*** DOCUMENT PASSAGE ***

Nan Ratner & Rochelle Newman
Department of Hearing and Speech Sciences
University of Maryland

Thursday Oct 12th 2006, 12:30 PM, 3416 Marie Mount Hall

Factors that Affect Naming in Adults and Children Who Stutter

 

Purpose:

A large body of research now suggests that people who stutter demonstrate subtle linguistic processing deficits, and that it is these deficits, rather than motor dysfunction, that underlie the disorder. However, specification of the full scope and nature of these deficits is still uncertain. In particular, there is some suggestion whether or not the deficit arises at the syntactic, lexical or phonological level of encoding. The purpose of this study was to investigate whether lexical access in adults who stutter (AWS) differs from that in people who do not stutter. Specifically, we examined the role of three lexical factors on naming speed, accuracy and fluency: word frequency, neighborhood density, and neighborhood frequency. If stuttering results from an impairment in lexical access, these factors were hypothesized to differentially affect AWS' performance on a confrontation naming task.

*** End of DOCUMENT PASSAGE ***
*** MATERIAL SUPPLIED ***

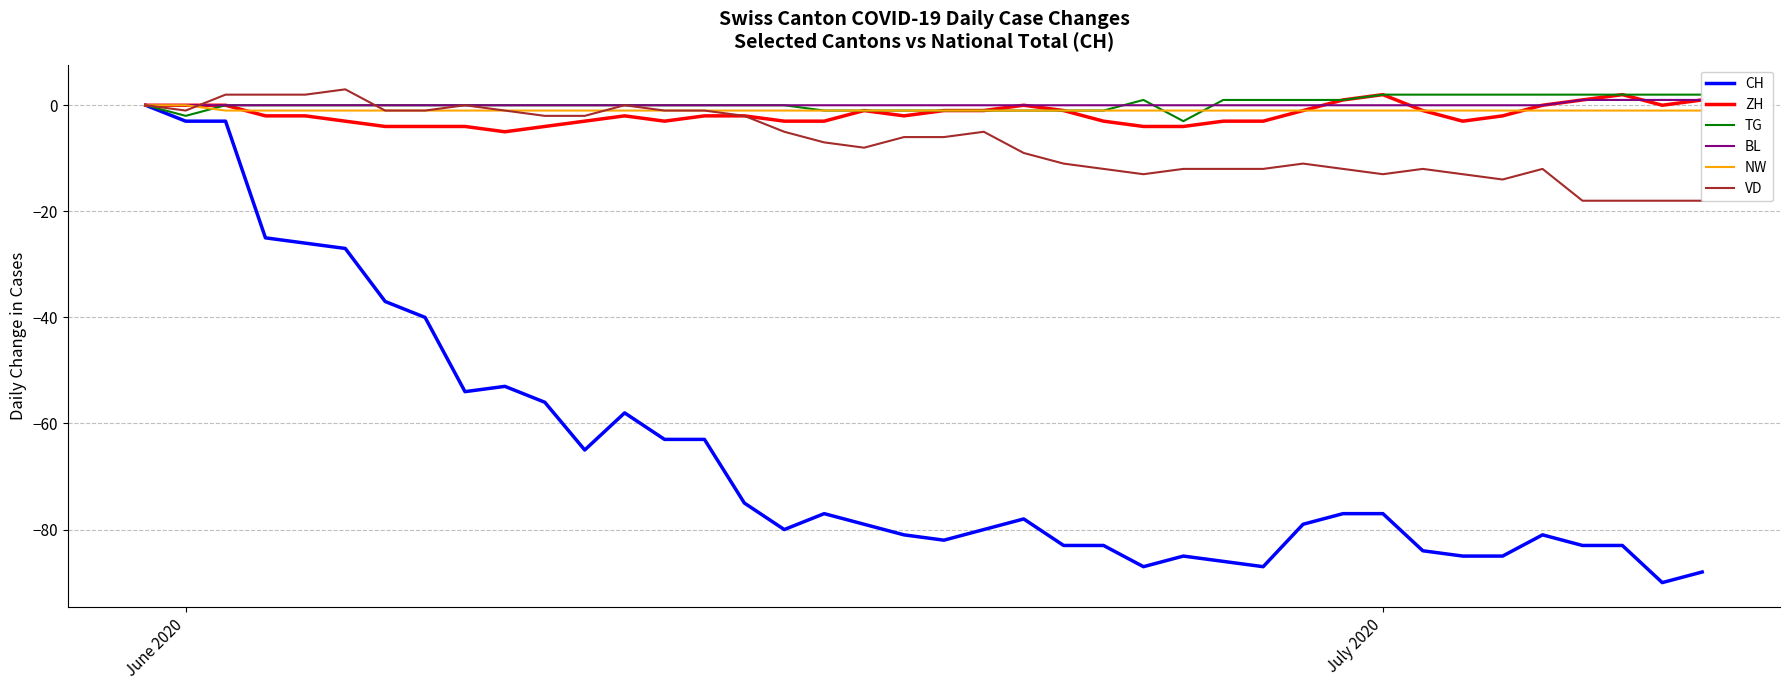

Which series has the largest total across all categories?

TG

*** End of MATERIAL SUPPLIED ***
*** MATERIAL SUPPLIED ***

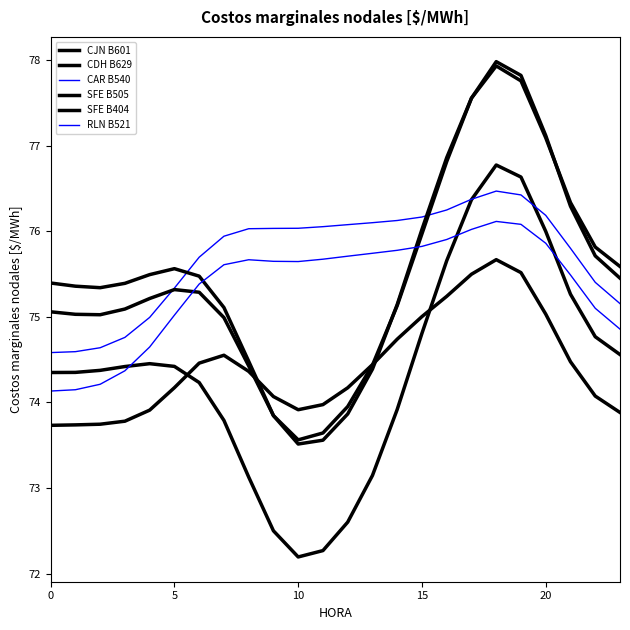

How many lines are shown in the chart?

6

*** End of MATERIAL SUPPLIED ***

> _EXERCISE TASKS_:
**A.** Condense the paragraph beginning "A large body of research" in the stuttering study abstract into a bulleted list of its main points.
**B.** Write the next section of the abstract on naming in adults and children who stutter, starting after the end of its Purpose section.

> _ANSWERS TO THE PROBLEMS_:
**A.**
- Much research suggests that people who stutter show subtle linguistic processing deficits, and that these deficits, rather than motor dysfunction, underlie the disorder.
- The full scope and nature of these deficits are still uncertain.
- The study investigated whether lexical access in adults who stutter (AWS) differs from lexical access in people who do not stutter.
- It examined how three lexical factors affect naming speed, accuracy, and fluency: word frequency, neighborhood density, and neighborhood frequency.
- Hypothesis: if stuttering results from impaired lexical access, these factors would affect AWS' performance on a confrontation naming task differently.

**B.**
Method:

Twenty-five AWS and 25 normally-fluent comparison speakers, matched for age and education, participated in a confrontation naming task designed to explore within-speaker performance on naming accuracy, speed and fluency based upon stimulus word frequency and neighborhood characteristics. Accuracy, fluency and reaction time (from acoustic waveform analysis) were computed. Results: In general, AWS demonstrated the same effects of lexical factors on their naming as did adults who do not stutter (AWDNS). However, accuracy of naming was reduced for AWS. Stuttering rate was influenced by word frequency but not other factors.

Conclusions:

Results suggest that AWS could have a fundamental deficit in lexical retrieval, but this deficit is unlikely to be at the level of the word's abstract phonological representation. This hypothesis is being explored in a follow-up study of children who stutter, and we will provide preliminary findings from this cohort.